# Challenges
a - According to the passage on property renunciations, within what time must a renunciation of a future interest be made?
b - Reproduce the part of the passage on property renunciations starting with "Another common concern" and going on through "property interest renounced.".

# Document section

◆ ◆ ◆

A common issue with renunciations of intestate property is the situation where the adult children of a surviving spouse wish for that parent to inherit the entire interest in certain property of the decedent (often the marital home), but for various reason may not wish to deed it. If the adult children have children of their own, such property would have gone to those children upon renunciation under the provisions of the prior statute. Rewritten G.S. 31B-1(d) offers a solution in that it provides that a "parent of a minor for whom no general guardian or guardian of the estate has been appointed may renounce, in whole or in part, an interest in or power over property (including a power of appointment) that would have passed to the minor as the result of that parent's renunciation. The parent may renounce the interest or power even if its creator imposed a spendthrift provision or similar restriction on transfer or a restriction or limitation on the right to renounce.
N.C.G.S. Section 31B-2 provides the time restrictions on renunciations. To be a qualified disclaimer for federal and state inheritance, estate, and gift tax purposes, a renunciation of a present interest of renunciation must be filed as required under the applicable federal statute for an effective disclaimer for federal estate and gift tax purposes. Absent any relevant federal statute, it must be filed no later than nine months after the date the transfer of the renounced interest for the purpose of such taxes. A renunciation of a future interest must be made within six months after it vests, and the recipient is entitled to possession even if the renunciation is not recognized as a disclaimer for federal estate tax purposes.
Another common concern is whether the spouse of a married renouncer must join in the renunciation. The bill provides that when a renunciation of any interest in real property is made within the time period required under subsection (a) of N.C.G.S. Section 31B-2, the spouse of the person whose property or interest is being renounced is not required to join in the execution of the instrument of renunciation, and as provided in N.C. Gen. Stat. § 31B-3(a)(1), the spouse has no statutory dower, inchoate marital rights, elective share, or any other marital interest in the real property or real property interest renounced.

◆ ◆ ◆

# Extracted entries
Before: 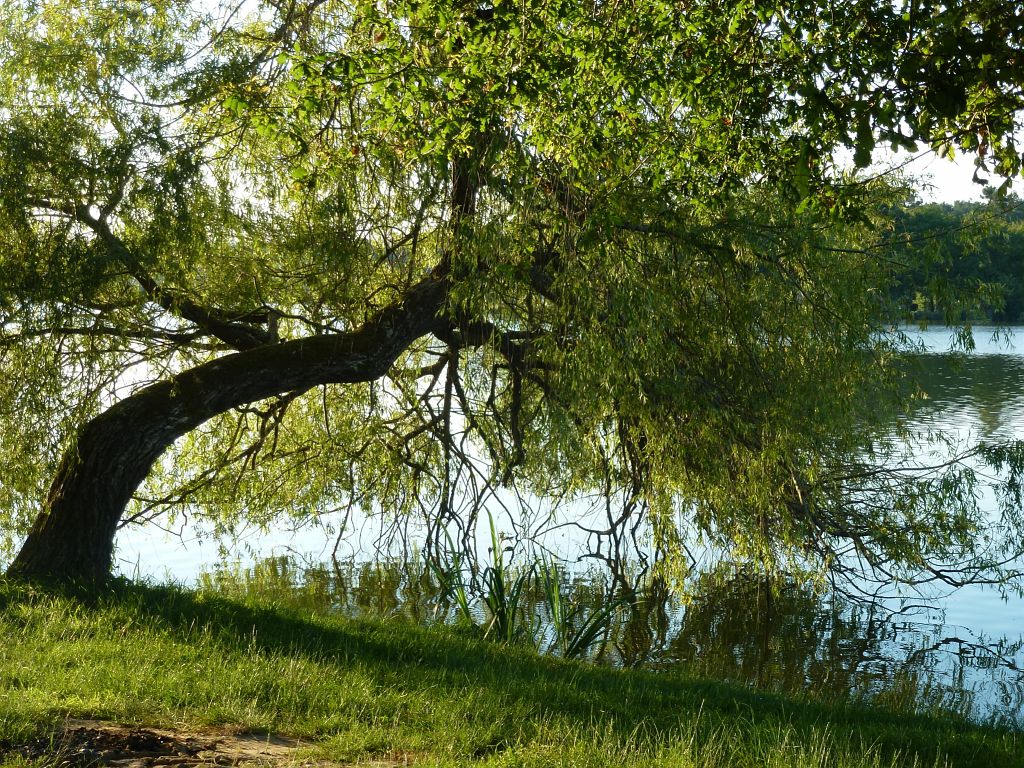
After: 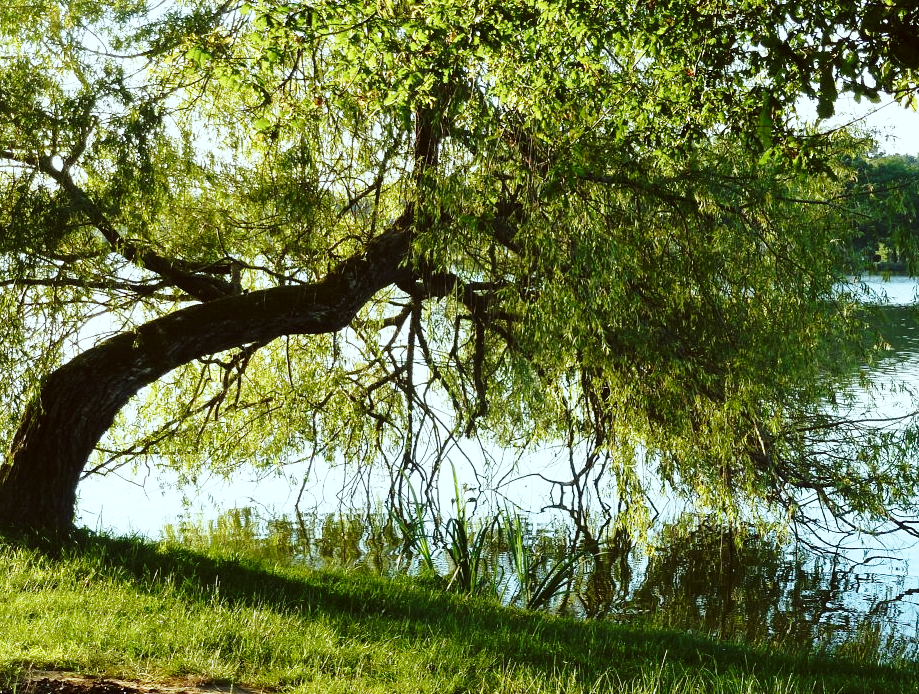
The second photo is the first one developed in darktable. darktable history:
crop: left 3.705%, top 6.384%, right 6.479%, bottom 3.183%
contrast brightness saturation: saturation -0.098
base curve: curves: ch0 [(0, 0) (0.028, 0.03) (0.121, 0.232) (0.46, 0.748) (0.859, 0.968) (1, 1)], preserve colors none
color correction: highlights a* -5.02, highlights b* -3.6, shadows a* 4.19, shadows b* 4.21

◆ ◆ ◆

# Solutions per task
a - Within six months after the interest vests.

b -
Another common concern is whether the spouse of a married renouncer must join in the renunciation. The bill provides that when a renunciation of any interest in real property is made within the time period required under subsection (a) of N.C.G.S. Section 31B-2, the spouse of the person whose property or interest is being renounced is not required to join in the execution of the instrument of renunciation, and as provided in N.C. Gen. Stat. § 31B-3(a)(1), the spouse has no statutory dower, inchoate marital rights, elective share, or any other marital interest in the real property or real property interest renounced.